■ EXERCISE GOAL ■
Resume the commit diff that fixes #421 with dist.barrier, picking up where it stops.

■ SELECTED EXCERPT ■
:::

Fixed #421 using dist.barrier

Pale-Blue-Dot-97 · Feb 6, 2024 · fc61c31 · fc61c31
1 parent 0a68baa
commit fc61c31
Showing 1 changed file with 48 additions and 9 deletions.
diff --git a/minerva/datasets/factory.py b/minerva/datasets/factory.py
@@ -185,26 +185,64 @@ def get_subdataset(
         universal_path(data_directory), sub_dataset_params["paths"]
     )
 
-    sub_dataset: Union[GeoDataset, NonGeoDataset]
+    sub_dataset: Optional[Union[GeoDataset, NonGeoDataset]]
 
     if cache or sub_dataset_params.get("cache_dataset"):
         this_hash = utils.make_hash(sub_dataset_params)
 
         cached_dataset_path = Path(CACHE_DIR) / f"{this_hash}.obj"
+        print(f"{cached_dataset_path=}")
+        print(f"{cached_dataset_path.exists()=}")
 
         if cached_dataset_path.exists():
+            print("\nLoad cached dataset")
             sub_dataset = load_dataset_from_cache(cached_dataset_path)
 
         else:
-            sub_dataset = create_subdataset(
-                _sub_dataset,
-                sub_dataset_paths,
-                sub_dataset_params,
-                transformations,
-                sample_pairs=sample_pairs,
-            )
+            # Ensure that no conflicts from caching datasets made in multiple processes arises.
+            if dist.is_available() and dist.is_initialized():
+                # Get this process#s rank.
+                rank = dist.get_rank()
+
+                # Start a blocking action, ensuring only process 0 can create and cache the dataset.
+                # All other processes will wait till 0 is finished.
+                dist.barrier()
+
+                if rank == 0:
+                    print(f"\nCreating dataset on {rank}...")
+                    sub_dataset = create_subdataset(
+                        _sub_dataset,
+                        sub_dataset_paths,
+                        sub_dataset_params,
+                        transformations,
+                        sample_pairs=sample_pairs,
+                    )

:::

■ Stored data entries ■
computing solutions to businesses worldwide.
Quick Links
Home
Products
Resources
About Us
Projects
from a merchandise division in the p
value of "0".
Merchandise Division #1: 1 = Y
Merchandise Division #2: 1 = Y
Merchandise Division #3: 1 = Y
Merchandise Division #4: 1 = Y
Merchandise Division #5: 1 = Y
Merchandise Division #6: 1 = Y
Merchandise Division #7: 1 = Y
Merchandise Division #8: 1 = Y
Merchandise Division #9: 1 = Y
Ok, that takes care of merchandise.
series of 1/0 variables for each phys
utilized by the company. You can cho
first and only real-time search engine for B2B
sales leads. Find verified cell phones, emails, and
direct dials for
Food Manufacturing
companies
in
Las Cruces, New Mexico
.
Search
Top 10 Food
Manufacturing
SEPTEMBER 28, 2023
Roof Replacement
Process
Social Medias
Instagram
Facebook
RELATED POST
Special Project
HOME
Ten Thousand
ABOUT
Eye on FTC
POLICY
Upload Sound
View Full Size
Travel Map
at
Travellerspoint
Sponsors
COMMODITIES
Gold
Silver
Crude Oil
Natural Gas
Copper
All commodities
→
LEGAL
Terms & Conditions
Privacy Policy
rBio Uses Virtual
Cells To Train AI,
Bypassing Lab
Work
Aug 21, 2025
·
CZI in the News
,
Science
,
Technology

:::

■ ANSWER SECTION ■
+
+                    cache_dataset(sub_dataset, cached_dataset_path)
+
+                # Other processes wait...
+                else:
+                    sub_dataset = None
+
+                # End of blocking action.
+                dist.barrier()
+
+                # Now the other processes can load the newly created cached dataset from 0.
+                if rank != 0:
+                    print(f"\nLoading dataset from cache on {rank}")
+                    sub_dataset = load_dataset_from_cache(cached_dataset_path)
+
+            else:
+                print("\nCreating dataset...")
+                sub_dataset = create_subdataset(
+                    _sub_dataset,
+                    sub_dataset_paths,
+                    sub_dataset_params,
+                    transformations,
+                    sample_pairs=sample_pairs,
+                )
 
-            cache_dataset(sub_dataset, cached_dataset_path)
+                cache_dataset(sub_dataset, cached_dataset_path)
 
     else:
         sub_dataset = create_subdataset(
@@ -215,6 +253,7 @@ def get_subdataset(
             sample_pairs=sample_pairs,
         )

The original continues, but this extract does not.